Numerous external points of interest in modelling the A6M9 are evident in his testimony. The extended tail wheel arrangement was necessary for reasons of ground clearance; it was also detachable, being removed when the airframe was jacked up for pulsejet engine ground runs and jettisoned following take-off, otherwise it would be damaged by the jet's exhaust. The main undercarriage was also jettisoned in flight, explaining the removal of the upper landing gear cover parts. He noted that the undercarriage bay was only closed-off by a clipped-on canvas sheet for combat flights. Since this plane was unable to fly its combat mission the bay was found uncovered by the Americans. It should be noted that the discovery of this plane was of great interest to the Allies, as their intelligence had failed to identify pulsejet augmented hybrids as being under development until they were fighting them on Y-Day.
According to Lieutenant Commander Masaaki Higashiguchi all A6M9s had their wing guns removed, the resultant cavities being filled with explosives. The fuselage weapons were usually retained for self-defence. This plane, based on a Nakajima-built A6M5c airframe, was found with its combination of fuselage-mounted 7.7 mm Type 97 and 13.2 mm Type 3 machine guns intact.

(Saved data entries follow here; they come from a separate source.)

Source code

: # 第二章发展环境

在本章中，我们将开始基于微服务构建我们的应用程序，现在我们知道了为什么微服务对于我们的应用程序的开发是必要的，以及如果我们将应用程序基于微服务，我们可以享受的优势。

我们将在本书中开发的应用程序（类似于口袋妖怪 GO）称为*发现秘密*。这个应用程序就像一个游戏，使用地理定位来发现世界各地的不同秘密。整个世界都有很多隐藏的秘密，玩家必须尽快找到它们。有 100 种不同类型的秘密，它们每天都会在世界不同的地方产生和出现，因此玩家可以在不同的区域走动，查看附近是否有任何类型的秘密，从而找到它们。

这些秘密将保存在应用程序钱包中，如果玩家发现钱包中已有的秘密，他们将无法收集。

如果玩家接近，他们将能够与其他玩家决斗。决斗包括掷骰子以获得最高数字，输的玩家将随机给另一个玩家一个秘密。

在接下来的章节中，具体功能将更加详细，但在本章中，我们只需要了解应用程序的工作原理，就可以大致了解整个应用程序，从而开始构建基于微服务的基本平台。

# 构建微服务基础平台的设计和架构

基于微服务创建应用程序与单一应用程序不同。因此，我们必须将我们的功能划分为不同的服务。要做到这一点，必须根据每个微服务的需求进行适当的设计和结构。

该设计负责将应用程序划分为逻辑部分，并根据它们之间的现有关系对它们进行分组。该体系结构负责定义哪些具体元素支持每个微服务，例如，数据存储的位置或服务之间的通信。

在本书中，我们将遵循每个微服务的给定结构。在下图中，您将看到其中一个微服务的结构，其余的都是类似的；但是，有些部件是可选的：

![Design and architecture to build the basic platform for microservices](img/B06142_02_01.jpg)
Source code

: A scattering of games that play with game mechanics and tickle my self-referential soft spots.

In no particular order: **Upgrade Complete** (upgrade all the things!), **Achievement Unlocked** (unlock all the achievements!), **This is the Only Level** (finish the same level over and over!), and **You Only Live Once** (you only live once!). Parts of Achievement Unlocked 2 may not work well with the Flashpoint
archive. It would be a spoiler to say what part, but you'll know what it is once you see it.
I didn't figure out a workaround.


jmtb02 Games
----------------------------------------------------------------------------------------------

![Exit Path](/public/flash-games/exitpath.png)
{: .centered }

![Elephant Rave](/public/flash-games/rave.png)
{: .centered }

Lieutenant Commander Higashiguchi's experience is itself of interest. In late 1945 he was assigned to the A6M9 program, rebuilding Sakae 21 engines and supervising their maintenance with the 302 Tokkō Tai Kokutai. On Y+5, all of the unit's personnel were ordered to the frontline on the Kanto Plains, where they were to serve as infantry. Walking to the front, their progress was slowed by poor footwear, illness and a lack of food, harassment by Allied air strikes and Honshu's heavily damaged road infrastructure. It took 3 weeks to reach the town of Odawara, close to the battlefront south-west of Yokohama, by which time they had lost about two-thirds of their force as casualties. At Odawara they were met by an American artillery barrage, leaving Higashiguchi with a fractured left leg and shrapnel wounds. He spent the remainder of the war recovering in hospital and was one of a handful of survivors from the A6M9 program found by the Allies.